Prompt: Transcribe the entries that follow, word for word.

::: Supplied material

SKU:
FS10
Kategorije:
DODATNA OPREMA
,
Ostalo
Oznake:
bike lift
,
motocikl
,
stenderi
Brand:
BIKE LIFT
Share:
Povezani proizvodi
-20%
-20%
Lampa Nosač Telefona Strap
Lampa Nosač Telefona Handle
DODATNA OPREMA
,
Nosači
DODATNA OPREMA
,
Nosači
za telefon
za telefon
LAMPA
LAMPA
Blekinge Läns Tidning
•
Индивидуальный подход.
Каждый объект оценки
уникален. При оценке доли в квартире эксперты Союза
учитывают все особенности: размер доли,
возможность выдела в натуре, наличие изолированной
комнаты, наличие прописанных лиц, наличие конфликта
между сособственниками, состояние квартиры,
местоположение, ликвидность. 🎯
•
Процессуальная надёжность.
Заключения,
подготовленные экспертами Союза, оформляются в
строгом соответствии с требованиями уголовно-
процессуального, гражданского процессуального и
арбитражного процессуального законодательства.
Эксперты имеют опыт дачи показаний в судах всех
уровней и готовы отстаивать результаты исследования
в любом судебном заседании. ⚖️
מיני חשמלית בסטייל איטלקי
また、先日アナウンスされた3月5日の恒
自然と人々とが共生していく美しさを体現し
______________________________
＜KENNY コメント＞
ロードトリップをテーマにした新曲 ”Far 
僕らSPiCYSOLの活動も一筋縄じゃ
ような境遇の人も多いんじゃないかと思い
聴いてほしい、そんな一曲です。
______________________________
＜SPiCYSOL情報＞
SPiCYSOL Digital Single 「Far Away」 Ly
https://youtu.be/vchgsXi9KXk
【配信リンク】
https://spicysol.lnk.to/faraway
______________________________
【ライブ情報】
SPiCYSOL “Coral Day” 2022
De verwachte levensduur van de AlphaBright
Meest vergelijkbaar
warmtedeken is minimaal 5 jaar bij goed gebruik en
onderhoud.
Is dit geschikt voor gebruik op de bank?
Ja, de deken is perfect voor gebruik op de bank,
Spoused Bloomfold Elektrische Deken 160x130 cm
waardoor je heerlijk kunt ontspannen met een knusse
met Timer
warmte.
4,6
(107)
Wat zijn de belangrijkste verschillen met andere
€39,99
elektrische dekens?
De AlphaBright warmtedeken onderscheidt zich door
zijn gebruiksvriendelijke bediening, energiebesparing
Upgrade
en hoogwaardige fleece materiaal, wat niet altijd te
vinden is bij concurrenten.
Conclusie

::::::

Exercise solution:
SKU:
FS10
Kategorije:
DODATNA OPREMA
,
Ostalo
Oznake:
bike lift
,
motocikl
,
stenderi
Brand:
BIKE LIFT
Share:
Povezani proizvodi
-20%
-20%
Lampa Nosač Telefona Strap
Lampa Nosač Telefona Handle
DODATNA OPREMA
,
Nosači
DODATNA OPREMA
,
Nosači
za telefon
za telefon
LAMPA
LAMPA
Blekinge Läns Tidning
•
Индивидуальный подход.
Каждый объект оценки
уникален. При оценке доли в квартире эксперты Союза
учитывают все особенности: размер доли,
возможность выдела в натуре, наличие изолированной
комнаты, наличие прописанных лиц, наличие конфликта
между сособственниками, состояние квартиры,
местоположение, ликвидность. 🎯
•
Процессуальная надёжность.
Заключения,
подготовленные экспертами Союза, оформляются в
строгом соответствии с требованиями уголовно-
процессуального, гражданского процессуального и
арбитражного процессуального законодательства.
Эксперты имеют опыт дачи показаний в судах всех
уровней и готовы отстаивать результаты исследования
в любом судебном заседании. ⚖️
מיני חשמלית בסטייל איטלקי
また、先日アナウンスされた3月5日の恒
自然と人々とが共生していく美しさを体現し
______________________________
＜KENNY コメント＞
ロードトリップをテーマにした新曲 ”Far 
僕らSPiCYSOLの活動も一筋縄じゃ
ような境遇の人も多いんじゃないかと思い
聴いてほしい、そんな一曲です。
______________________________
＜SPiCYSOL情報＞
SPiCYSOL Digital Single 「Far Away」 Ly
https://youtu.be/vchgsXi9KXk
【配信リンク】
https://spicysol.lnk.to/faraway
______________________________
【ライブ情報】
SPiCYSOL “Coral Day” 2022
De verwachte levensduur van de AlphaBright
Meest vergelijkbaar
warmtedeken is minimaal 5 jaar bij goed gebruik en
onderhoud.
Is dit geschikt voor gebruik op de bank?
Ja, de deken is perfect voor gebruik op de bank,
Spoused Bloomfold Elektrische Deken 160x130 cm
waardoor je heerlijk kunt ontspannen met een knusse
met Timer
warmte.
4,6
(107)
Wat zijn de belangrijkste verschillen met andere
€39,99
elektrische dekens?
De AlphaBright warmtedeken onderscheidt zich door
zijn gebruiksvriendelijke bediening, energiebesparing
Upgrade
en hoogwaardige fleece materiaal, wat niet altijd te
vinden is bij concurrenten.
Conclusie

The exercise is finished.